--- Provided data ---
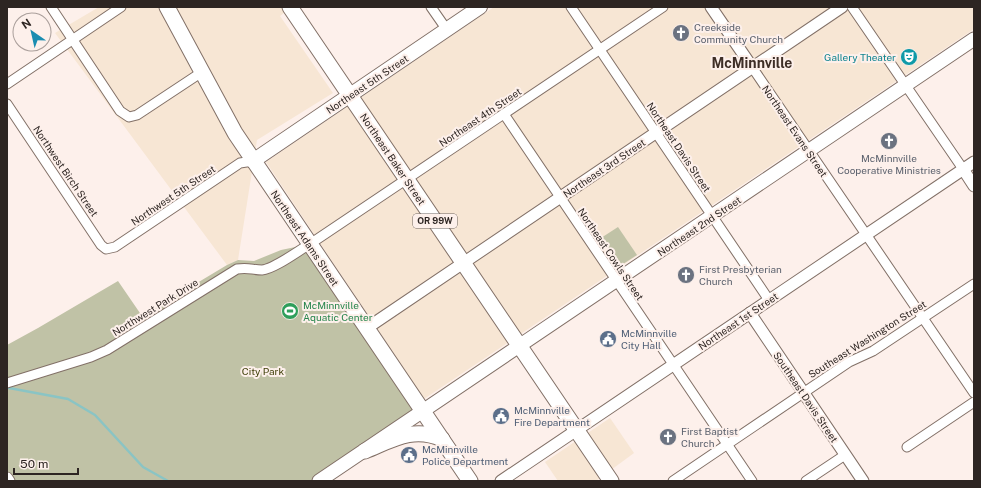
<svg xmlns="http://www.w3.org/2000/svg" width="981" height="488" viewBox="0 0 981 488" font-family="'Public Sans',sans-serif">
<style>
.commercial{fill:#f7e6d4}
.green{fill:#c0c2a6}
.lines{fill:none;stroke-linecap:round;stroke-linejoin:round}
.stream{stroke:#8ac4c4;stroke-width:2.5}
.minor-casing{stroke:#827067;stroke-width:11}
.tertiary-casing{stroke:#827067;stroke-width:13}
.secondary-casing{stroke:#827067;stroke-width:15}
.primary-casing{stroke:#827067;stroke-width:16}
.trunk-casing{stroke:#827067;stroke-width:17}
.minor{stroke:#fff;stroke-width:9}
.tertiary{stroke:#fff;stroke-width:11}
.secondary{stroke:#fff;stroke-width:13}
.primary{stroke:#fff;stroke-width:14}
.trunk{stroke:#fff;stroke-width:15}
.labels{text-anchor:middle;stroke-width:4;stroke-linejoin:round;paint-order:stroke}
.shield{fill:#fdf0eb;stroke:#6b625e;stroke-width:1}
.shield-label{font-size:9px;font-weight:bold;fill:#2d2522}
.worship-label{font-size:10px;fill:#5b616d;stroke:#fdf0eb;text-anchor:start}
.culture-label{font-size:10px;fill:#0d838f;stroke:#fdf0eb;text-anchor:end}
.street-label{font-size:10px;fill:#2d2522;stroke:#fdf0eb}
.leisure-label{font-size:10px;fill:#27864d;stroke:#fdf0eb;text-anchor:start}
.service-label{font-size:10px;fill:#4e5e75;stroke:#fdf0eb;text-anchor:start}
.park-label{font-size:10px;fill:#3d3e07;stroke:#fdf0eb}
.district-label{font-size:14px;font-weight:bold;fill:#3e2e27;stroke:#fdf0eb}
</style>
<rect width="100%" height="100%" fill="#fdf0eb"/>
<g class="commercial">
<path d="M99,7h193l-12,9 53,77 -76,47 -19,120 -11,5 -172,-232z"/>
<path d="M494,7h480v22l-550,370 -158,-237z"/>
<path d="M610,418l24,35 -38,28h-38l-13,-19z"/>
</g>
<g class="green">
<path d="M618,227l19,28 -17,11 -19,-28z"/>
<path d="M310,244l113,168 -104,69h-306l-6,-9v-127l31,-17 80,-47 24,35 85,-51 11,-5 16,1 27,-11z"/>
</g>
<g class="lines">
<path class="stream" d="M9,388l59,11 27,16 48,52 25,14"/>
<g class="minor-casing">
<g id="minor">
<path d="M51,7l69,104 9,6 8,-2 65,-43"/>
<path d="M431,7l16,23"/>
<path d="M571,7l198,293"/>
<path d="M852,7l111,162"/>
<path d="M752,67l222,326"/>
<path d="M7,84l114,-77"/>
<path d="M7,104l94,141 5,4 9,-2 125,-84 13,-2"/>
<path d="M504,114l248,367"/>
<path d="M7,383l84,-26 16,-7 130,-81c12,-2 15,1 25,1 12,-1 36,-19 48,-26l353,-237"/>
<path d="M907,447l67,-45"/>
<path d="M673,481l176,-119 24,-11 101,-67"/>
<path d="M806,481l39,-26"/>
</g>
</g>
<g class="tertiary-casing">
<g id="tertiary">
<path d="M711,7l41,60"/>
<path d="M963,169l11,17"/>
<path d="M750,313l113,168"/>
<path d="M367,328l475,-321"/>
<path d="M7,478l2,3"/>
<path d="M501,481l473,-319"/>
</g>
</g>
<g class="secondary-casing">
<path id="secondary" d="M319,481l655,-442"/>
</g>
<g class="primary-casing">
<path id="primary" d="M253,161l227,-154"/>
</g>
<g class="trunk-casing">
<g id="trunk">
<path d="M167,7l68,126 235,348"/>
<path d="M290,7l321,474"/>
<path d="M365,451c27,-11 48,-25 77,-12"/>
</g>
</g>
<use href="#minor" class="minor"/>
<use href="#tertiary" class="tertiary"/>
<use href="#secondary" class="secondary"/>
<use href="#primary" class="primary"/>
<use href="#trunk" class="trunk"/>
</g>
<defs>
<g id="church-disc" transform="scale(0.9)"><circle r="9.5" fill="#6b7280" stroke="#fdf0eb"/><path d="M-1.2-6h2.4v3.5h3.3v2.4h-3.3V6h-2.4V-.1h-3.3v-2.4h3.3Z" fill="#fff"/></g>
<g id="theatre-disc" transform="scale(0.9)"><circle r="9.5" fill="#0f9aa8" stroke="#fdf0eb"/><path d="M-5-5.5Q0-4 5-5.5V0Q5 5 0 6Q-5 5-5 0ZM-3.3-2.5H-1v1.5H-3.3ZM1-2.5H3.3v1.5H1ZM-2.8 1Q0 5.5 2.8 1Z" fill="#fff"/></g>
<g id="stadium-disc" transform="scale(0.9)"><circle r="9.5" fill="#2e9e5b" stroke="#fdf0eb"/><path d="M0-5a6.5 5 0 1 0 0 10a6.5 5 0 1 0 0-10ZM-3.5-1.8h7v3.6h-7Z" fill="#fff"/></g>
<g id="civic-disc" transform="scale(0.9)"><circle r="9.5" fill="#5c6f8a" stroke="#fdf0eb"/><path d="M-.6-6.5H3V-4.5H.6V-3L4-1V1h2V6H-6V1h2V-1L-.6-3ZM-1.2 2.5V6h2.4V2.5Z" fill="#fff"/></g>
</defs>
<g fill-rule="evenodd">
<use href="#church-disc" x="681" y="33"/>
<use href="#theatre-disc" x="909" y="57"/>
<use href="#church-disc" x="889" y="141"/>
<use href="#church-disc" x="686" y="275"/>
<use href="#stadium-disc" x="290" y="311"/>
<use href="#civic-disc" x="608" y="339"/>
<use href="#civic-disc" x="501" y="416"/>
<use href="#church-disc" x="668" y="437"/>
<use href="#civic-disc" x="409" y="455"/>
</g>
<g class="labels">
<rect class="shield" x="413" y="214" width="44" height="14" rx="3"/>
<g class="shield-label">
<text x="435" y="224">OR 99W</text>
</g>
<g class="worship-label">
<text x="694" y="31">Creekside<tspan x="694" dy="12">Community Church</tspan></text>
<text x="889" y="162" text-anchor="middle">McMinnville<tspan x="889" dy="12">Cooperative Ministries</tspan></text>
<text x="699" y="273">First Presbyterian<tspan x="699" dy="12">Church</tspan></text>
<text x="681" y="435">First Baptist<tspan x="681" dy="12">Church</tspan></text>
</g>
<g class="culture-label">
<text x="896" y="61">Gallery Theater</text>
</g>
<g class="street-label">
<text transform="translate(367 84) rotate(-34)" y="4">Northeast 5th Street</text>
<text transform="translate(480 117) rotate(-34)" y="4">Northeast 4th Street</text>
<text transform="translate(795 131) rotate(56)" y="4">Northeast Evans Street</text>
<text transform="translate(679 147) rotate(56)" y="4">Northeast Davis Street</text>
<text transform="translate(393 159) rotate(56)" y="4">Northeast Baker Street</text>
<text transform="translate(604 168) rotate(-34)" y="4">Northeast 3rd Street</text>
<text transform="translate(66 171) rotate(56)" y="4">Northwest Birch Street</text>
<text transform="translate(173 195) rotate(-34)" y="4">Northwest 5th Street</text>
<text transform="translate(699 226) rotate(-34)" y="4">Northeast 2nd Street</text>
<text transform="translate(305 238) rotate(56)" y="4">Northeast Adams Street</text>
<text transform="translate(611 254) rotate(56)" y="4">Northeast Cowls Street</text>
<text transform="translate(155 307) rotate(-32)" y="4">Northwest Park Drive</text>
<text transform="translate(738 321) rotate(-34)" y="4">Northeast 1st Street</text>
<text transform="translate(867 339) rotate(-32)" y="4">Southeast Washington Street</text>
<text transform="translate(806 397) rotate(56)" y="4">Southeast Davis Street</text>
</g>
<g class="leisure-label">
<text x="303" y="309">McMinnville<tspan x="303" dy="12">Aquatic Center</tspan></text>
</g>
<g class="service-label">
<text x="621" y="337">McMinnville<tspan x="621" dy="12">City Hall</tspan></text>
<text x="514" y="414">McMinnville<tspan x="514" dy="12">Fire Department</tspan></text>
<text x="422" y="453">McMinnville<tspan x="422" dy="12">Police Department</tspan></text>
</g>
<g class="park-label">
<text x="263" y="375">City Park</text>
</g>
<g class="district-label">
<text x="752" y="68">McMinnville</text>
</g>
</g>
<rect width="981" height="488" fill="none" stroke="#2d2522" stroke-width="16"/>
<g transform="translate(32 32) rotate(326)"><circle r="19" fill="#fdf0eb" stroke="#aa9f9b"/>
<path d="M0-3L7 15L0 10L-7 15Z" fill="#1a8db1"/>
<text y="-6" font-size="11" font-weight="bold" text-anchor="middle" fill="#2d2522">N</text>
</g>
<path d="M14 468v6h64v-6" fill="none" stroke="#2d2522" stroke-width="2"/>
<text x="20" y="468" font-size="12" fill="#2d2522" stroke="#fdf0eb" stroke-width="3" paint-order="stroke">50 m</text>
</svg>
---
Each line above that contains the word "lines" should be copied.

.lines{fill:none;stroke-linecap:round;stroke-linejoin:round}
<g class="lines">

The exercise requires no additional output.